WHAT THIS TASK INVOLVES: All records that follow are to be output exactly.

[Saved data entries]
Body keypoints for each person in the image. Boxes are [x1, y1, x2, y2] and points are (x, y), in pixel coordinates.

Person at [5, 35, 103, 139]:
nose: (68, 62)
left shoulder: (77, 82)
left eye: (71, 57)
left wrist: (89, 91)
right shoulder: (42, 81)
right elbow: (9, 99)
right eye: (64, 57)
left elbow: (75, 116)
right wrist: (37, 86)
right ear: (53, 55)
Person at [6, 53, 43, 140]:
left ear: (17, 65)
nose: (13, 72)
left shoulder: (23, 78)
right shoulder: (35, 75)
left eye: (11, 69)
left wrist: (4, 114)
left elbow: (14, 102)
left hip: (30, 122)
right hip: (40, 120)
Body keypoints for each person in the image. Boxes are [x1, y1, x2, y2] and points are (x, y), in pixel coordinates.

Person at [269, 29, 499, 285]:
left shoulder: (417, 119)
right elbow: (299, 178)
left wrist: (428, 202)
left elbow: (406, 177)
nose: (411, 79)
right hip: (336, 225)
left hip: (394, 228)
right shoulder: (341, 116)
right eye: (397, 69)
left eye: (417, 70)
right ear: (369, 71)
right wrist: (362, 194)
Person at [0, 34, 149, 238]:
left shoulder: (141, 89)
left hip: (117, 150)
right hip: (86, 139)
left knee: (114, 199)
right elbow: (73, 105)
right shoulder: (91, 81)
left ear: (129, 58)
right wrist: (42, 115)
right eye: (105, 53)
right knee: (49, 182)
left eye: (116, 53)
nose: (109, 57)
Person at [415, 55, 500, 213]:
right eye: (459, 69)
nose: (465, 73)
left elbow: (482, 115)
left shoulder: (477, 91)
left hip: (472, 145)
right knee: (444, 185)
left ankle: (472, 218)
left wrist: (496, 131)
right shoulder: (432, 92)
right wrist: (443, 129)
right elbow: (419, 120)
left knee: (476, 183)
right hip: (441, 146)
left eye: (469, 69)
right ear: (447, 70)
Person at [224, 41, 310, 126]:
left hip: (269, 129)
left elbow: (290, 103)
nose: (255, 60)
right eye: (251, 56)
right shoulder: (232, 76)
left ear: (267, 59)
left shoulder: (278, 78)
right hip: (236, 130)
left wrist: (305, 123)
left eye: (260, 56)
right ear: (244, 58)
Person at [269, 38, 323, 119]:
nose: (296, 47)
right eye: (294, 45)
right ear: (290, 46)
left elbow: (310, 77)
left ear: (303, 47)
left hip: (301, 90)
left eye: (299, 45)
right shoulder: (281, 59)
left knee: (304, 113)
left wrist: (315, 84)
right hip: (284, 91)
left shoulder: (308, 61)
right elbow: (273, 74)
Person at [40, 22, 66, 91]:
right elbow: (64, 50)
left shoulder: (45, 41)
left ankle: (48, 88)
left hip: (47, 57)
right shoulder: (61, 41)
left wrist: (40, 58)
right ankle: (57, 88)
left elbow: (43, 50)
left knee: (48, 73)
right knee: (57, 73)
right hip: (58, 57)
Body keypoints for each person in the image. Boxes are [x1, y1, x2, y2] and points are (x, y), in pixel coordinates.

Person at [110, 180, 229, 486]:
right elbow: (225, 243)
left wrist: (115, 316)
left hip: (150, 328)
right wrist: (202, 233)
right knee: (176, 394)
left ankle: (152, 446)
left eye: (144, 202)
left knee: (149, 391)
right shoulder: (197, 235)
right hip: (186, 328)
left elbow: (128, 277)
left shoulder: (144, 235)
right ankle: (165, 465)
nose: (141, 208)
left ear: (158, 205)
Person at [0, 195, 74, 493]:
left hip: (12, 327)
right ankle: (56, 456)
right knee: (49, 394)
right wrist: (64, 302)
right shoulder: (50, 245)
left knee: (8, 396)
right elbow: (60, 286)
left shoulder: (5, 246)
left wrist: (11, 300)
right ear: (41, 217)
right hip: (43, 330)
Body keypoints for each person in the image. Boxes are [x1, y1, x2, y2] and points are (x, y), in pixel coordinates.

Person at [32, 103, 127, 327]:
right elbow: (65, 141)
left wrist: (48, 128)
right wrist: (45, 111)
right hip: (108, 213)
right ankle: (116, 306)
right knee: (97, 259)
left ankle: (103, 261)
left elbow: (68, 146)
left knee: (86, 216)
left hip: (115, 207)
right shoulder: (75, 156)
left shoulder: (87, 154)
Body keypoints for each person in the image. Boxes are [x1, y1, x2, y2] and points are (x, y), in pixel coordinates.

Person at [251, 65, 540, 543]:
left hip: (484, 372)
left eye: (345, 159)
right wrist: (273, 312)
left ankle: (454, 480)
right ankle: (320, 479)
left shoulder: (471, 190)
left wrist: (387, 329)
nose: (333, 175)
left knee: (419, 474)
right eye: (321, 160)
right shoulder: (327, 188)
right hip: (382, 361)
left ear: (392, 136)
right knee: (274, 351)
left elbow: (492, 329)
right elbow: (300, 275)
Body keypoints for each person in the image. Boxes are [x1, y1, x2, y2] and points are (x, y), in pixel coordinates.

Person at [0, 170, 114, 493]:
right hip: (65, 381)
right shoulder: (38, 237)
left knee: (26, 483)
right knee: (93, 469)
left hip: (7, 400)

RESPONSE TO THIS TASK:
Body keypoints for each person in the image. Boxes are [x1, y1, x2, y2] and points are (x, y), in pixel coordinates.

Person at [5, 35, 103, 139]:
nose: (68, 62)
left shoulder: (77, 82)
left eye: (71, 57)
left wrist: (89, 91)
right shoulder: (42, 81)
right elbow: (9, 99)
right eye: (64, 57)
left elbow: (75, 116)
right wrist: (37, 86)
right ear: (53, 55)
Person at [6, 53, 43, 140]:
left ear: (17, 65)
nose: (13, 72)
left shoulder: (23, 78)
right shoulder: (35, 75)
left eye: (11, 69)
left wrist: (4, 114)
left elbow: (14, 102)
left hip: (30, 122)
right hip: (40, 120)
Body keypoints for each person in the image. Boxes are [x1, y1, x2, y2] and points are (x, y), in pixel coordinates.

Person at [269, 29, 499, 285]:
left shoulder: (417, 119)
right elbow: (299, 178)
left wrist: (428, 202)
left elbow: (406, 177)
nose: (411, 79)
right hip: (336, 225)
left hip: (394, 228)
right shoulder: (341, 116)
right eye: (397, 69)
left eye: (417, 70)
right ear: (369, 71)
right wrist: (362, 194)
Person at [0, 34, 149, 238]:
left shoulder: (141, 89)
left hip: (117, 150)
right hip: (86, 139)
left knee: (114, 199)
right elbow: (73, 105)
right shoulder: (91, 81)
left ear: (129, 58)
right wrist: (42, 115)
right eye: (105, 53)
right knee: (49, 182)
left eye: (116, 53)
nose: (109, 57)
Person at [415, 55, 500, 213]:
right eye: (459, 69)
nose: (465, 73)
left elbow: (482, 115)
left shoulder: (477, 91)
left hip: (472, 145)
right knee: (444, 185)
left ankle: (472, 218)
left wrist: (496, 131)
right shoulder: (432, 92)
right wrist: (443, 129)
right elbow: (419, 120)
left knee: (476, 183)
right hip: (441, 146)
left eye: (469, 69)
right ear: (447, 70)
Person at [224, 41, 310, 126]:
left hip: (269, 129)
left elbow: (290, 103)
nose: (255, 60)
right eye: (251, 56)
right shoulder: (232, 76)
left ear: (267, 59)
left shoulder: (278, 78)
right hip: (236, 130)
left wrist: (305, 123)
left eye: (260, 56)
right ear: (244, 58)
Person at [269, 38, 323, 119]:
nose: (296, 47)
right eye: (294, 45)
right ear: (290, 46)
left elbow: (310, 77)
left ear: (303, 47)
left hip: (301, 90)
left eye: (299, 45)
right shoulder: (281, 59)
left knee: (304, 113)
left wrist: (315, 84)
right hip: (284, 91)
left shoulder: (308, 61)
right elbow: (273, 74)
Person at [40, 22, 66, 91]:
right elbow: (64, 50)
left shoulder: (45, 41)
left ankle: (48, 88)
left hip: (47, 57)
right shoulder: (61, 41)
left wrist: (40, 58)
right ankle: (57, 88)
left elbow: (43, 50)
left knee: (48, 73)
right knee: (57, 73)
right hip: (58, 57)
Body keypoints for each person in the image. Boxes are [x1, y1, x2, y2] and points are (x, y), in pixel coordinates.

Person at [110, 180, 229, 486]:
right elbow: (225, 243)
left wrist: (115, 316)
left hip: (150, 328)
right wrist: (202, 233)
right knee: (176, 394)
left ankle: (152, 446)
left eye: (144, 202)
left knee: (149, 391)
right shoulder: (197, 235)
right hip: (186, 328)
left elbow: (128, 277)
left shoulder: (144, 235)
right ankle: (165, 465)
nose: (141, 208)
left ear: (158, 205)
Person at [0, 195, 74, 493]:
left hip: (12, 327)
right ankle: (56, 456)
right knee: (49, 394)
right wrist: (64, 302)
right shoulder: (50, 245)
left knee: (8, 396)
right elbow: (60, 286)
left shoulder: (5, 246)
left wrist: (11, 300)
right ear: (41, 217)
right hip: (43, 330)
Body keypoints for each person in the image. Boxes are [x1, y1, x2, y2] and points are (x, y), in pixel coordinates.

Person at [32, 103, 127, 327]:
right elbow: (65, 141)
left wrist: (48, 128)
right wrist: (45, 111)
right hip: (108, 213)
right ankle: (116, 306)
right knee: (97, 259)
left ankle: (103, 261)
left elbow: (68, 146)
left knee: (86, 216)
left hip: (115, 207)
right shoulder: (75, 156)
left shoulder: (87, 154)
Body keypoints for each person in the image. Boxes are [x1, y1, x2, y2] and points are (x, y), in pixel coordinates.

Person at [251, 65, 540, 543]:
left hip: (484, 372)
left eye: (345, 159)
right wrist: (273, 312)
left ankle: (454, 480)
right ankle: (320, 479)
left shoulder: (471, 190)
left wrist: (387, 329)
nose: (333, 175)
left knee: (419, 474)
right eye: (321, 160)
right shoulder: (327, 188)
right hip: (382, 361)
left ear: (392, 136)
right knee: (274, 351)
left elbow: (492, 329)
right elbow: (300, 275)
Body keypoints for each person in the image. Boxes are [x1, y1, x2, y2] and points are (x, y), in pixel coordinates.

Person at [0, 170, 114, 493]:
right hip: (65, 381)
right shoulder: (38, 237)
left knee: (26, 483)
right knee: (93, 469)
left hip: (7, 400)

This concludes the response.